Symonds and Lloyd (2003) found that interruptions in the repeat regions of most SSR loci were associated with shortening of the original repeat length in A. thaliana. In almond, substitutions in the motif repeat regions were observed in some alleles. Thus, long repeats were split into short ones, such as G/T substitution in the three alleles of the locus ASSR17, and G/C in the three alleles of the locus BPPCT026. Indels in the repeat regions and occurrences of new repeat motifs also reduced the lengths of some of the SSR regions. These changes might derive from mutational forces operating on SSR regions and hindering their further expansion.

Interestingly, expansion of the GATC repeat motif from two to three at the locus ASSR72 occurred together with single point mutations (from A to C) in the flanking region. A similar phenomenon was observed at the locus ASSR4; two point mutations (one from C to A and the other from C to T) in the flanking regions of ASSR4 were found to co-occur with the expansion of two TAAAAA repeats to three. Thus, our results suggested that point mutations in the flanking regions may be related to the birth of a new SSR repeat motif, supporting the model which assumes that a length-independent mutation process operates on short SSR loci (Dieringer and Schlotterer 2003). As indicated at the two composite SSR loci, ASSR17 and ASSR72, we might also conclude that a SSR motif with more repeats should provide an even more efficient substrate for rapid mutation rate in comparison with SSR motifs containing fewer repeats (Symonds and Lloyd 2003).

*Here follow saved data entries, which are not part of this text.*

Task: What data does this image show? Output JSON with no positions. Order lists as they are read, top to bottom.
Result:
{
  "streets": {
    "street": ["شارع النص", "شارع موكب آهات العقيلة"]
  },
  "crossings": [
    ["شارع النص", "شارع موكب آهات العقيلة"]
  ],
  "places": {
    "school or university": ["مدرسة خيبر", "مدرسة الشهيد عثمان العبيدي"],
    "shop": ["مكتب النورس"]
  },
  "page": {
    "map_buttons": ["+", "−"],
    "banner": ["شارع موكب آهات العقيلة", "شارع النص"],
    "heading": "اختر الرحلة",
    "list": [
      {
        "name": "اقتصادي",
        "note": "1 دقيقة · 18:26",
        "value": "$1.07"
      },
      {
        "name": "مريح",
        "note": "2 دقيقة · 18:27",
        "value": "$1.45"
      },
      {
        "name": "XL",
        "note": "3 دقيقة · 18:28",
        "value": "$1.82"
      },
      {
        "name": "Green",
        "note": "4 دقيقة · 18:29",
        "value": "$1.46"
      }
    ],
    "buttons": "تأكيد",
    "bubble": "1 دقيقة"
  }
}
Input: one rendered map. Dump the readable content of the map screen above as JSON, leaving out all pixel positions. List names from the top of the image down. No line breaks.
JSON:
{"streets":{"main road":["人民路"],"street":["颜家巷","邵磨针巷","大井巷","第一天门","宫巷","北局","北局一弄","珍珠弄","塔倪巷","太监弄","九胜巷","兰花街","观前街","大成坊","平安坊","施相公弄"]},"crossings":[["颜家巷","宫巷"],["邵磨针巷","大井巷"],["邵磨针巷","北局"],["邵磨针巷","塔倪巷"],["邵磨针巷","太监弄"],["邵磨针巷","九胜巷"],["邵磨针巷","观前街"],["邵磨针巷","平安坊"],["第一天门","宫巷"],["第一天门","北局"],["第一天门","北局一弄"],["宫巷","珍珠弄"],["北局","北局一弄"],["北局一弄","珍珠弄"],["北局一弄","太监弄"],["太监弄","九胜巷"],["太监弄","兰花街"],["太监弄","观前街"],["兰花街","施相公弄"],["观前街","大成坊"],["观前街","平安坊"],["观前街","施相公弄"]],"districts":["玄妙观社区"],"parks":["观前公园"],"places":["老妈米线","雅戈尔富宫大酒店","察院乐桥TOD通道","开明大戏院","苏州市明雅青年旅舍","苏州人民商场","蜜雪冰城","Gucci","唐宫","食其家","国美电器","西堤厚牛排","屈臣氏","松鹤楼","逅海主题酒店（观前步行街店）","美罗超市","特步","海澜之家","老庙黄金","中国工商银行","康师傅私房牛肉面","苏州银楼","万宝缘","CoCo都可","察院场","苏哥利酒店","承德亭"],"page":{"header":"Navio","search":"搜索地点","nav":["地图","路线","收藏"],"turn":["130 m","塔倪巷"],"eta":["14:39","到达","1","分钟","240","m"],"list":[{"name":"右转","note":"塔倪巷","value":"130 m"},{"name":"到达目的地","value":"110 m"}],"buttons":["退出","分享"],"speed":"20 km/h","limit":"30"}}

In this work, homoplasic SSR alleles arose due to base substitutions, interruptions and/or composite repeat motifs; therefore, the actual degree of polymorphism and the genetic relationship in almond would probably be underestimated if based only on SSR allele size variation. Further work is needed to interpret SSR data correctly and to understand the molecular mechanism underlying the SSR allelic variation in almond and other Prunus species.